(Excerpted data Opens)
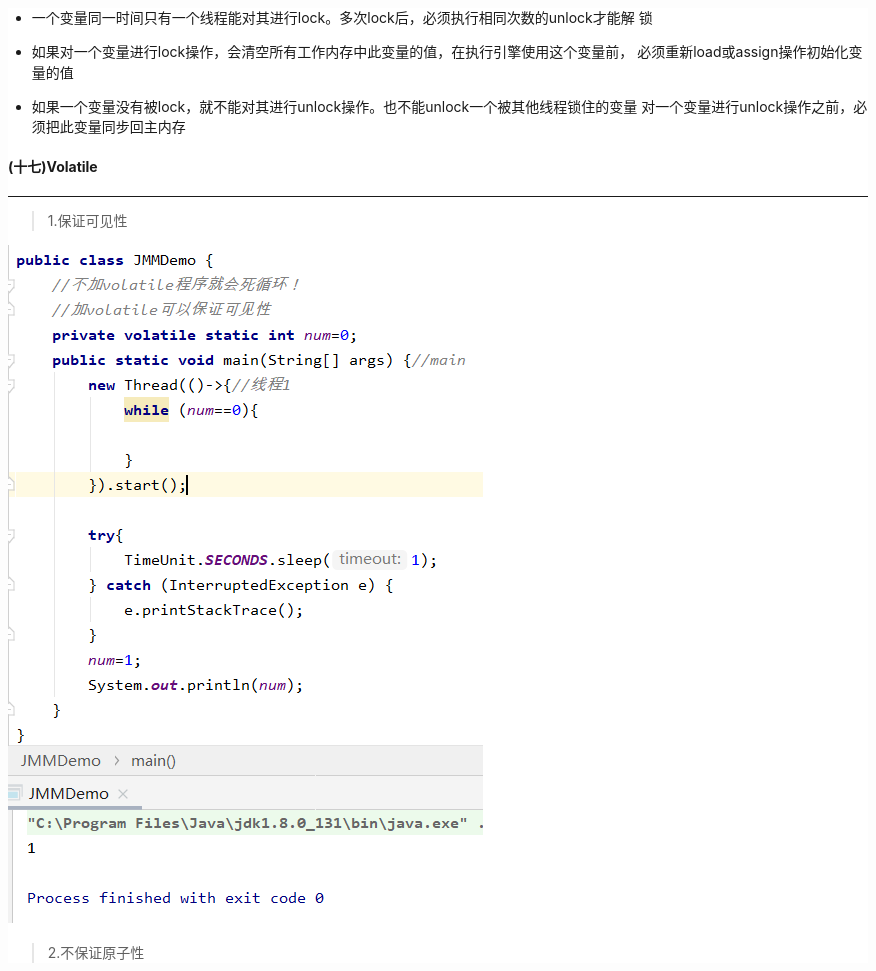 * 一个变量同一时间只有一个线程能对其进行lock。多次lock后，必须执行相同次数的unlock才能解
  锁

* 如果对一个变量进行lock操作，会清空所有工作内存中此变量的值，在执行引擎使用这个变量前，
  必须重新load或assign操作初始化变量的值

* 如果一个变量没有被lock，就不能对其进行unlock操作。也不能unlock一个被其他线程锁住的变量
  对一个变量进行unlock操作之前，必须把此变量同步回主内存



#### (十七)Volatile

------

> 1.保证可见性

![image-20210110141447948](JUC(2).assets/image-20210110141447948.png)

> 2.不保证原子性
(Excerpted data Closes)
- _Task to complete_
Can you render the lines above as a Markdown table with the columns Row and Line, giving each non-blank line its own numbered row? Leave the pictures out of your answer.

- _Exercise response_
| Row | Line |
|---|---|
| 1 |  * 一个变量同一时间只有一个线程能对其进行lock。多次lock后，必须执行相同次数的unlock才能解 |
| 2 |   锁 |
| 3 | * 如果对一个变量进行lock操作，会清空所有工作内存中此变量的值，在执行引擎使用这个变量前， |
| 4 |   必须重新load或assign操作初始化变量的值 |
| 5 | * 如果一个变量没有被lock，就不能对其进行unlock操作。也不能unlock一个被其他线程锁住的变量 |
| 6 |   对一个变量进行unlock操作之前，必须把此变量同步回主内存 |
| 7 | #### (十七)Volatile |
| 8 | ------ |
| 9 | > 1.保证可见性 |
| 10 | ![image-20210110141447948](JUC(2).assets/image-20210110141447948.png) |
| 11 | > 2.不保证原子性 |